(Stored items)
──────

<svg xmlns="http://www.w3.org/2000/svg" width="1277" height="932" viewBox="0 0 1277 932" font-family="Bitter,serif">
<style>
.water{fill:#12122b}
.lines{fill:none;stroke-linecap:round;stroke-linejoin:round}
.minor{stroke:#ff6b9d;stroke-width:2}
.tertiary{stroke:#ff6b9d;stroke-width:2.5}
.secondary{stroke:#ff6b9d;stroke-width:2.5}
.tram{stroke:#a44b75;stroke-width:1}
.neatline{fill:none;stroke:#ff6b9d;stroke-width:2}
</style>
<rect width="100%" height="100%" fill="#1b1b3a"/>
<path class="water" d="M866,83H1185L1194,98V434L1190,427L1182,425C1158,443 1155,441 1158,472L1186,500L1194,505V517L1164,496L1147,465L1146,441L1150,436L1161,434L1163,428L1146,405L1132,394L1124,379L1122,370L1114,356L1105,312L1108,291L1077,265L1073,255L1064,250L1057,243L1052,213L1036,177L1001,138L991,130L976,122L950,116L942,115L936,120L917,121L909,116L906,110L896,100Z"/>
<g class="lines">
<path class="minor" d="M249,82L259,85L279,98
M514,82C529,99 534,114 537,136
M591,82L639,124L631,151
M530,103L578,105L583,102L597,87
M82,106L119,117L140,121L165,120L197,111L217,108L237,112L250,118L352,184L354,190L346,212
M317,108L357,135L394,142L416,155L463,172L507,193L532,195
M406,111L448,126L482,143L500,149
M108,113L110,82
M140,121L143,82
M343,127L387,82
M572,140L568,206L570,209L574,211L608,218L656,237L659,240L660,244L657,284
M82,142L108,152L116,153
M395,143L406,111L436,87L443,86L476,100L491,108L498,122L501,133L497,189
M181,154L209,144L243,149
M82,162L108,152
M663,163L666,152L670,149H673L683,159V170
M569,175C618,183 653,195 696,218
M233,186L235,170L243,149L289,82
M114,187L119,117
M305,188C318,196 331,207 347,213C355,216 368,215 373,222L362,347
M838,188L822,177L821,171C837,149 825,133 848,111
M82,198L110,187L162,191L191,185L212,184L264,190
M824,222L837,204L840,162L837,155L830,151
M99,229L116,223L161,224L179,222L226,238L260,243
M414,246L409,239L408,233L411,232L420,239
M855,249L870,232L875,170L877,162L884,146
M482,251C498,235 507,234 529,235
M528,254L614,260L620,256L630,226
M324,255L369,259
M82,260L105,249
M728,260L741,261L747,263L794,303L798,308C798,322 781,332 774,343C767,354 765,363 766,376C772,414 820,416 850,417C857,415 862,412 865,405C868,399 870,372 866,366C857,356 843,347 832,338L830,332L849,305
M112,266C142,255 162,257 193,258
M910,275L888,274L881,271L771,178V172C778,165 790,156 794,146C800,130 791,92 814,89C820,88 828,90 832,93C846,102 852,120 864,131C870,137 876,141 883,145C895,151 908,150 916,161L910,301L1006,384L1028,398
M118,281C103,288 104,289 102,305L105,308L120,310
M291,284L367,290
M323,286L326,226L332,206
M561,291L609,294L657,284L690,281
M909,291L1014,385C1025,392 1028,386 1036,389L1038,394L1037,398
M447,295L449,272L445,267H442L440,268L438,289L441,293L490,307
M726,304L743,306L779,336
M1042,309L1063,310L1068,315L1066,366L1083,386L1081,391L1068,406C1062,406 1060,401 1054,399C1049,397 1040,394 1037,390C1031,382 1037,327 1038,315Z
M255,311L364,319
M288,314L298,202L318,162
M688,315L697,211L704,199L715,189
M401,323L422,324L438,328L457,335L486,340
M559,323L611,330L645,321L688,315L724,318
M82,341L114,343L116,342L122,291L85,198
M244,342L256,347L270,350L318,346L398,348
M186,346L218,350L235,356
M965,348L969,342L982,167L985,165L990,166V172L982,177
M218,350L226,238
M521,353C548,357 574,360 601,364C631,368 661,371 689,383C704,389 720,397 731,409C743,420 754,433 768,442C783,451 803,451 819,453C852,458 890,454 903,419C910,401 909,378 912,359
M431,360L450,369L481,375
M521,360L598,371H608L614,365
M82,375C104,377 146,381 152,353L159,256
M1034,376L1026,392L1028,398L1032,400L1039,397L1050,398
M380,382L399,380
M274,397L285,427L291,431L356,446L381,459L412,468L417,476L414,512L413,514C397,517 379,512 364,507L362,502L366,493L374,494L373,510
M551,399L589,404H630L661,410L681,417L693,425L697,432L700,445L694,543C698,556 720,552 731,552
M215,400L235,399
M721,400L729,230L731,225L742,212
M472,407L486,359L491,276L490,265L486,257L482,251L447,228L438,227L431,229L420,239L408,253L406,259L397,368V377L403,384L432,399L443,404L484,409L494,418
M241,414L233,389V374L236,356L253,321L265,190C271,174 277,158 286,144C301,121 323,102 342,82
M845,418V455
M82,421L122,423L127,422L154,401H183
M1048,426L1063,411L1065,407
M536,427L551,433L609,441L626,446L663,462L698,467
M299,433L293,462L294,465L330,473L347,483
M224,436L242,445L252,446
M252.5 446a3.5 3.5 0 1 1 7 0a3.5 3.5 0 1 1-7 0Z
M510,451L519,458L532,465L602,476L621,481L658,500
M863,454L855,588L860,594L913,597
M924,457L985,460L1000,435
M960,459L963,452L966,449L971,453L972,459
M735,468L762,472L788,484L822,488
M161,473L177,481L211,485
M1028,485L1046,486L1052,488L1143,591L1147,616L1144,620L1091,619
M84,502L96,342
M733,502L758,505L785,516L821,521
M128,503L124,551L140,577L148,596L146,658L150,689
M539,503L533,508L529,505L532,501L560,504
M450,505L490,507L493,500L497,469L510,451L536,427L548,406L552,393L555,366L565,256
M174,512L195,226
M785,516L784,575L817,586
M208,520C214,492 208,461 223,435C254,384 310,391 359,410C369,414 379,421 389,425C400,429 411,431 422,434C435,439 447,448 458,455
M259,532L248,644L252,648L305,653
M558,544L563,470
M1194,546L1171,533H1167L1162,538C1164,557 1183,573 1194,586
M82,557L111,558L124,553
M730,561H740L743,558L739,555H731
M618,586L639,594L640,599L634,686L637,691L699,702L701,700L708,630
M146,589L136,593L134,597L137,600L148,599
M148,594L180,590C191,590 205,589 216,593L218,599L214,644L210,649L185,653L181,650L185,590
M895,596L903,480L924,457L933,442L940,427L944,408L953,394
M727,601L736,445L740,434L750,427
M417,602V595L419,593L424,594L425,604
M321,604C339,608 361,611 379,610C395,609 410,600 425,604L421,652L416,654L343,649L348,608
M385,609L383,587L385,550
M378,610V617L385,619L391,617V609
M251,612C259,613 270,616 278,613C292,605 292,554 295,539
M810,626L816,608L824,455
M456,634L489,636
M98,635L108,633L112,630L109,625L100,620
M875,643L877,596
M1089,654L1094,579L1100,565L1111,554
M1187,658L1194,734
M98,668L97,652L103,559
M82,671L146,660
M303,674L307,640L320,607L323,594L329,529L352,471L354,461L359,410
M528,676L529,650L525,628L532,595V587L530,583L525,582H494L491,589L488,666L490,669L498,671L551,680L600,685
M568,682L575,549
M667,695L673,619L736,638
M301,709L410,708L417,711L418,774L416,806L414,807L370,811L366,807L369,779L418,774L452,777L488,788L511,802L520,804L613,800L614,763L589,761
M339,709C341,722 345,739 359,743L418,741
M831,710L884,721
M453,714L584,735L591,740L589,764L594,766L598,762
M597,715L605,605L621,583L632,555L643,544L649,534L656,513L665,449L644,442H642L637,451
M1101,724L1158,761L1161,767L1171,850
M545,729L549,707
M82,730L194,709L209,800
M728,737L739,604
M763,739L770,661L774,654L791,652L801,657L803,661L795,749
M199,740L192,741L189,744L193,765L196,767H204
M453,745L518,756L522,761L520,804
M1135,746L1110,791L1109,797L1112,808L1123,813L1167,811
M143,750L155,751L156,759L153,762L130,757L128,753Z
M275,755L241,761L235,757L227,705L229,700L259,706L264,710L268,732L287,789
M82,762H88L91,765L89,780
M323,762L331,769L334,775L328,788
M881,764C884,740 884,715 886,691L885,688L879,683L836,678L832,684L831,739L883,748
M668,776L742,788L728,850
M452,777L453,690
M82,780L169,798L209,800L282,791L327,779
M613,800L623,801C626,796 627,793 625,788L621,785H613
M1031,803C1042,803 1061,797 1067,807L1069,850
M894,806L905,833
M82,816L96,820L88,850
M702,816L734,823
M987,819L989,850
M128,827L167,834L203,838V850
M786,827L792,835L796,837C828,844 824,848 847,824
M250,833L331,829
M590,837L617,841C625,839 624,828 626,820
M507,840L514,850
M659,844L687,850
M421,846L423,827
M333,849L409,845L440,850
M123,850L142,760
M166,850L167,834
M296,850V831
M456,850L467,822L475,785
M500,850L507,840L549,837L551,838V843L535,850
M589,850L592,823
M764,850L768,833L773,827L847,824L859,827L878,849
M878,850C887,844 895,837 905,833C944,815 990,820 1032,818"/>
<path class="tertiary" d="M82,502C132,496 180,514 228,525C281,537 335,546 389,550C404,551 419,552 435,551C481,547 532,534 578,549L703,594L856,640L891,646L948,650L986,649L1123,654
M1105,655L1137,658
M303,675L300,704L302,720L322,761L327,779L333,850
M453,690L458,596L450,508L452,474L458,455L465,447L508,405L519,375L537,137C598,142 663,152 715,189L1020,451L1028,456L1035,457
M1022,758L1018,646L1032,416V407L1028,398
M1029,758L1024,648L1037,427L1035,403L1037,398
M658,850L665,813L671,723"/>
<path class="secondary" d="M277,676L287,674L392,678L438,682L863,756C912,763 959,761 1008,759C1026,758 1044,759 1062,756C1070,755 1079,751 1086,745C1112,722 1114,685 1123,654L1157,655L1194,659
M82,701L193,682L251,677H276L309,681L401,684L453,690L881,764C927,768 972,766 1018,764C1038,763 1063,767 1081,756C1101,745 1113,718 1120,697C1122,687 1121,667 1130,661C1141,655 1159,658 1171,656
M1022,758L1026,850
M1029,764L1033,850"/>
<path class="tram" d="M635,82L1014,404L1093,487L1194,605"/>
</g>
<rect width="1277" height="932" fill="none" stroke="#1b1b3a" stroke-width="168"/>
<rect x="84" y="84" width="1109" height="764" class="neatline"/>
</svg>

──────

** ABOUT THIS TASK **
Where the line containing "M323,762L331,769L334,775L328,788" appears in the records above, begin copying and continue through the last line; copy each line exactly and include no others.

** YOUR RESPONSE **
M323,762L331,769L334,775L328,788
M881,764C884,740 884,715 886,691L885,688L879,683L836,678L832,684L831,739L883,748
M668,776L742,788L728,850
M452,777L453,690
M82,780L169,798L209,800L282,791L327,779
M613,800L623,801C626,796 627,793 625,788L621,785H613
M1031,803C1042,803 1061,797 1067,807L1069,850
M894,806L905,833
M82,816L96,820L88,850
M702,816L734,823
M987,819L989,850
M128,827L167,834L203,838V850
M786,827L792,835L796,837C828,844 824,848 847,824
M250,833L331,829
M590,837L617,841C625,839 624,828 626,820
M507,840L514,850
M659,844L687,850
M421,846L423,827
M333,849L409,845L440,850
M123,850L142,760
M166,850L167,834
M296,850V831
M456,850L467,822L475,785
M500,850L507,840L549,837L551,838V843L535,850
M589,850L592,823
M764,850L768,833L773,827L847,824L859,827L878,849
M878,850C887,844 895,837 905,833C944,815 990,820 1032,818"/>
<path class="tertiary" d="M82,502C132,496 180,514 228,525C281,537 335,546 389,550C404,551 419,552 435,551C481,547 532,534 578,549L703,594L856,640L891,646L948,650L986,649L1123,654
M1105,655L1137,658
M303,675L300,704L302,720L322,761L327,779L333,850
M453,690L458,596L450,508L452,474L458,455L465,447L508,405L519,375L537,137C598,142 663,152 715,189L1020,451L1028,456L1035,457
M1022,758L1018,646L1032,416V407L1028,398
M1029,758L1024,648L1037,427L1035,403L1037,398
M658,850L665,813L671,723"/>
<path class="secondary" d="M277,676L287,674L392,678L438,682L863,756C912,763 959,761 1008,759C1026,758 1044,759 1062,756C1070,755 1079,751 1086,745C1112,722 1114,685 1123,654L1157,655L1194,659
M82,701L193,682L251,677H276L309,681L401,684L453,690L881,764C927,768 972,766 1018,764C1038,763 1063,767 1081,756C1101,745 1113,718 1120,697C1122,687 1121,667 1130,661C1141,655 1159,658 1171,656
M1022,758L1026,850
M1029,764L1033,850"/>
<path class="tram" d="M635,82L1014,404L1093,487L1194,605"/>
</g>
<rect width="1277" height="932" fill="none" stroke="#1b1b3a" stroke-width="168"/>
<rect x="84" y="84" width="1109" height="764" class="neatline"/>
</svg>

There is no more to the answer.